2017-05-29 Thread Thomas Flemming

Morning,

> Does ANALYZE gather statistical data about rtree virtual tables? I seem to
ANALYZE doesn't help.
I'm busy preparing and uploading a sample-db, then it might be easier to 
figure that out.

Tom

Am 28.05.2017 um 11:01 schrieb Wolfgang Enzinger:

Am Sat, 27 May 2017 19:20:00 -0400 schrieb Richard Hipp:


On 5/27/17, Thomas Flemming <t...@qvgps.com> wrote:

Hi,

I have a table Pois with points of interest (geogr. coordinate, label,
styleid) where I do regional querys using a rtree-index:

SELECT Pois.* FROM Pois_bb, Pois WHERE  y0 < -14.8600 AND  y1 > -15.12862
AND   x0 < 30.46203 AND  x1 > 30.00074766
AND   18 BETWEEN z0 AND z1
AND   Pois_bb.Id = Pois.Id
Thats very fast, 50ms.

The problem is, when I add a second condition to get certain poi-types only
in the area:

AND styleid IN 1351,1362,1371,1374,1376,1542,1595,1597,1643,1762

The query becomes really slow, 800ms.
There is of course also an index on styleid.

I also realized, just this query:

SELECT * FROM Pois WHERE styleid IN
1351,1362,1371,1374,1376,1542,1595,1597,1643,1762

is also slow for the first call. The second call is fast.

(Using SQLite Expert Professional 3.5 for testing).

========

_Tasks for this exercise_:
- a) In the SQLite thread above, how long does the rtree-index query on Pois take before the styleid condition is added?
- b) Extract the passage of the SQLite thread above starting at "I have a table" and ending at "very fast, 50ms.".

_Listed records_:
========

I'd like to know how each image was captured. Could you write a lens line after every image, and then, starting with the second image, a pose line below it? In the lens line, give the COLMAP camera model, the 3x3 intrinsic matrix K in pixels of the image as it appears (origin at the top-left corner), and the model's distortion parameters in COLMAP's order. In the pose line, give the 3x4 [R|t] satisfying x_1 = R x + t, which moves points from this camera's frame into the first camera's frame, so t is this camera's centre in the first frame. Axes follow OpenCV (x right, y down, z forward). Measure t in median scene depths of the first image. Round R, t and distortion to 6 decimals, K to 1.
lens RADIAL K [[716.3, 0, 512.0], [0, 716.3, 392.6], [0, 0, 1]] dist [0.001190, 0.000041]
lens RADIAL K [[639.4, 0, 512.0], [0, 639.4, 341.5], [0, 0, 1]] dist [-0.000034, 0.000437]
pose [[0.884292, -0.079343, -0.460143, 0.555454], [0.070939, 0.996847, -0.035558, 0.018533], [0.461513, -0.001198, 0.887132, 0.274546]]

========

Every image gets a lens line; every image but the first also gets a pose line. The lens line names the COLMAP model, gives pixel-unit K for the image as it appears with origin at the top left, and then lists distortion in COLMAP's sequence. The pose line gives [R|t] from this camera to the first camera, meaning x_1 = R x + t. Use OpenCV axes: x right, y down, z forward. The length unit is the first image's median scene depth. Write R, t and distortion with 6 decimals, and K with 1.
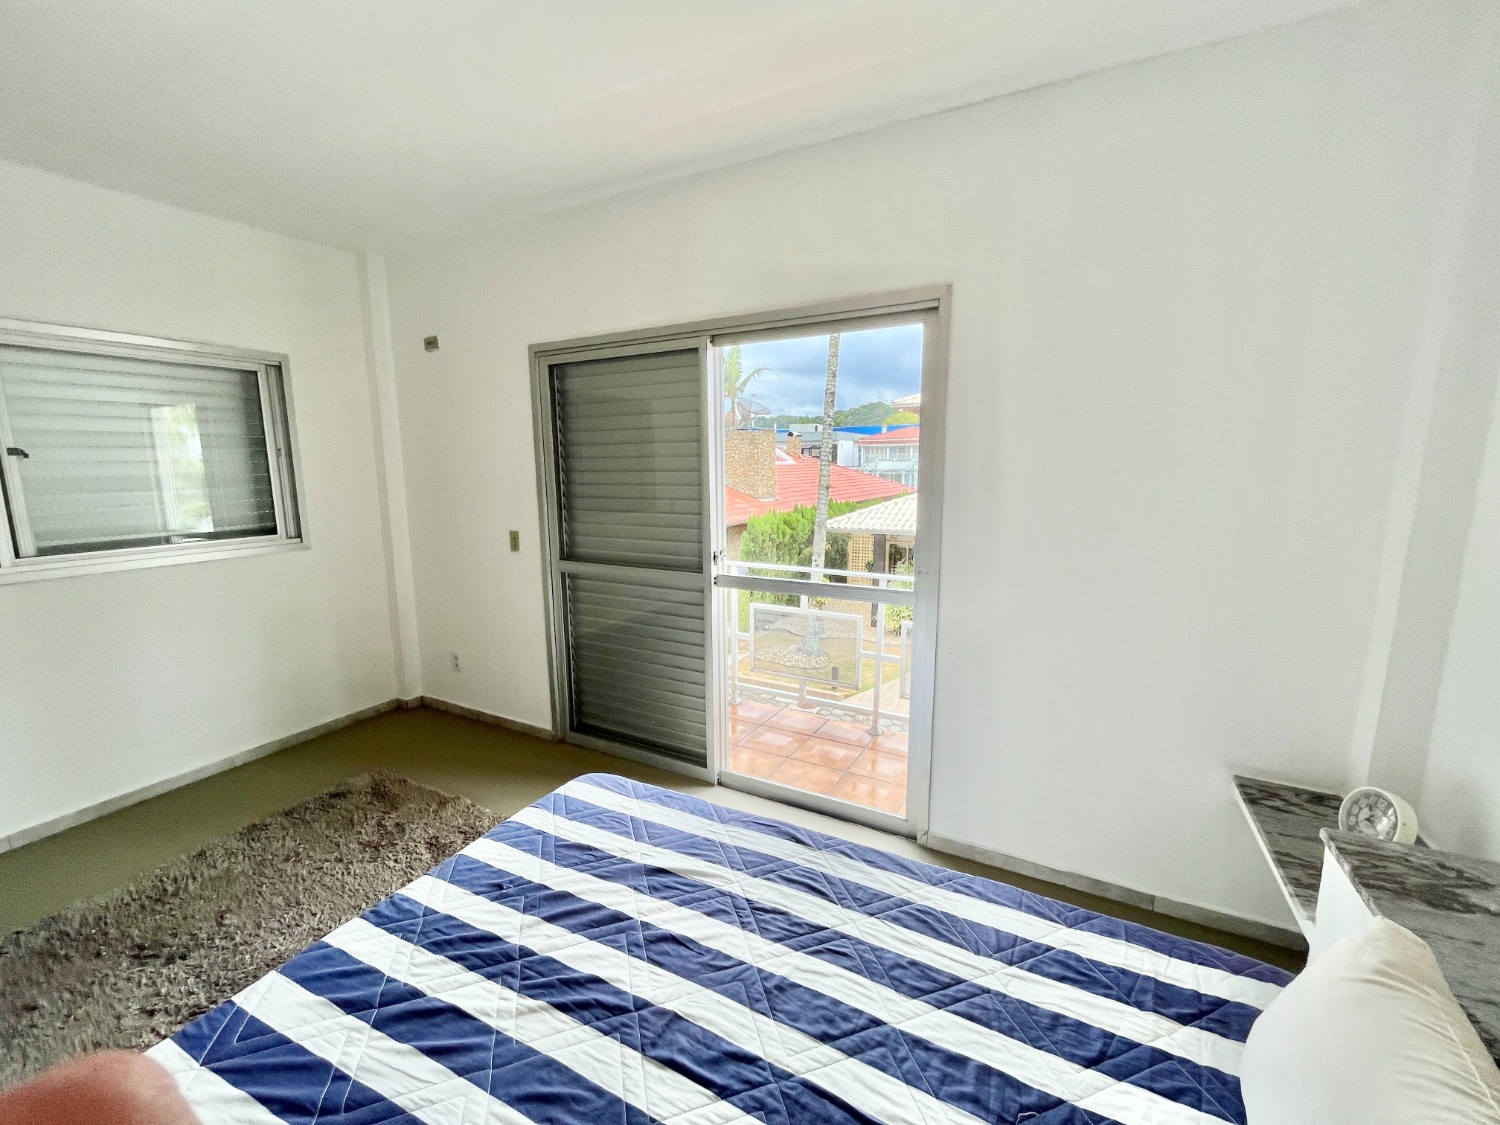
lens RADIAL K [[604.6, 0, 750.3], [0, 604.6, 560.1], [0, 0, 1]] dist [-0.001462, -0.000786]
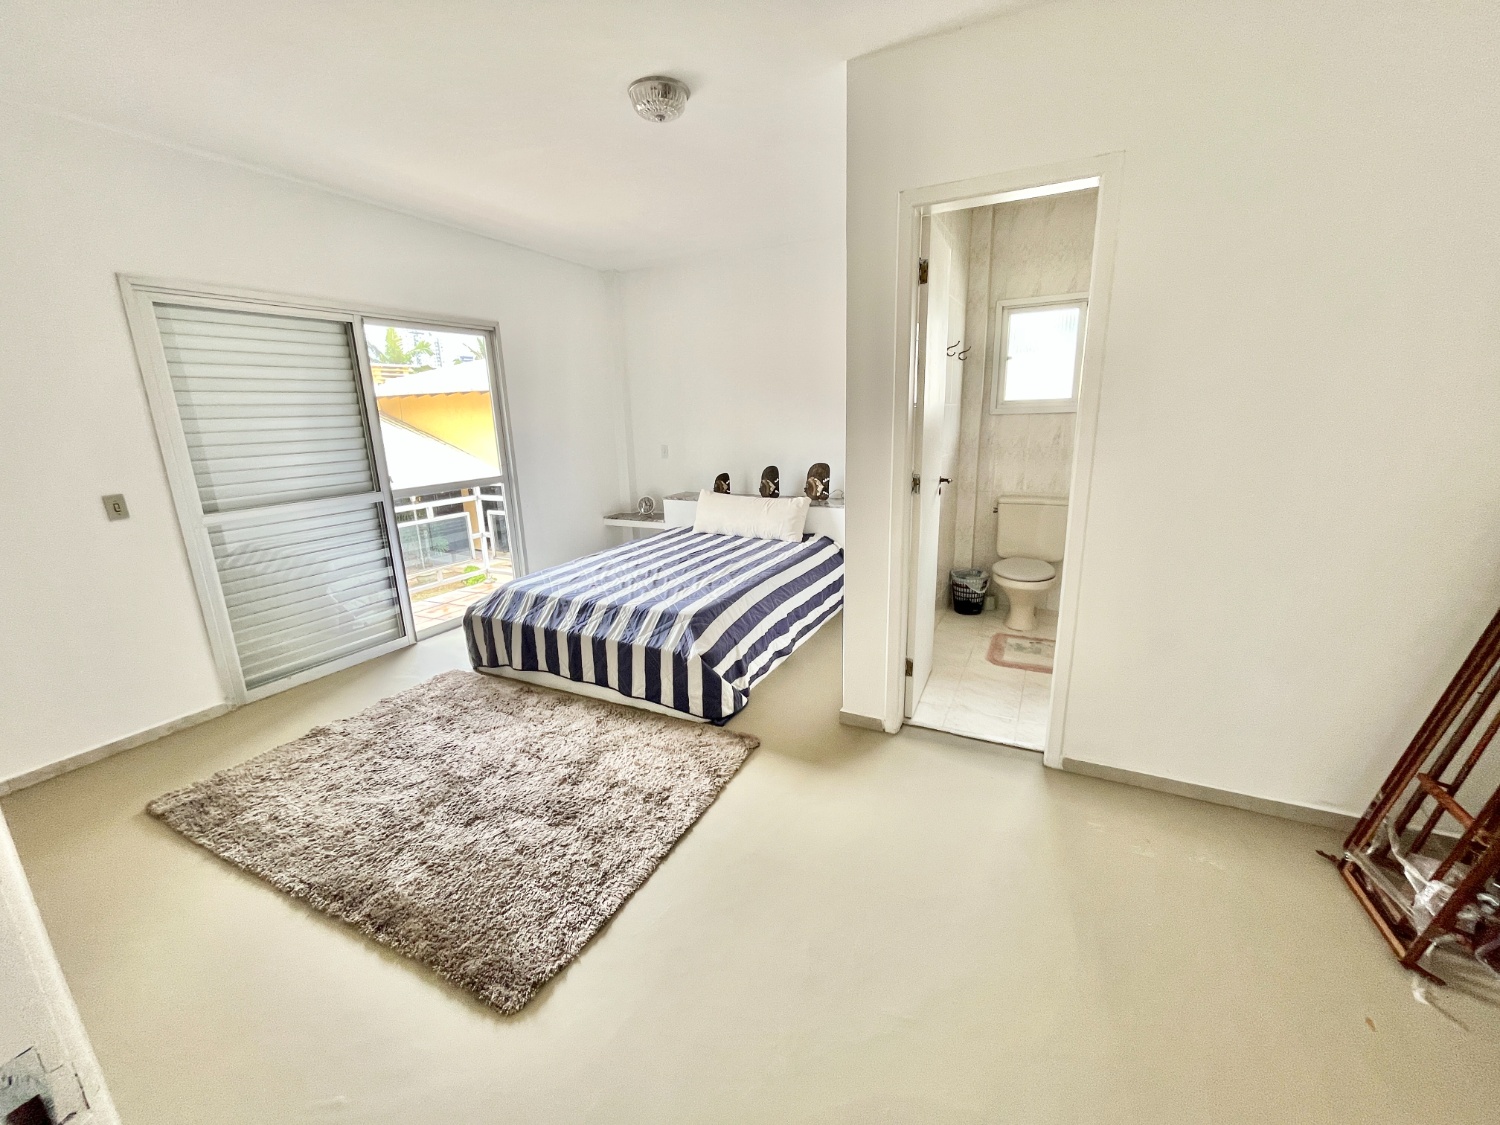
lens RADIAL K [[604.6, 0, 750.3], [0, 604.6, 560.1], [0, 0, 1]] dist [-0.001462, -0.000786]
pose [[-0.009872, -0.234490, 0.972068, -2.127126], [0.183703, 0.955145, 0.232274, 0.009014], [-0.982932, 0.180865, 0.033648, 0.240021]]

========

_Per-task outputs_:
- a) 50ms.

- b)
I have a table Pois with points of interest (geogr. coordinate, label,
styleid) where I do regional querys using a rtree-index:

SELECT Pois.* FROM Pois_bb, Pois WHERE  y0 < -14.8600 AND  y1 > -15.12862
AND   x0 < 30.46203 AND  x1 > 30.00074766
AND   18 BETWEEN z0 AND z1
AND   Pois_bb.Id = Pois.Id
Thats very fast, 50ms.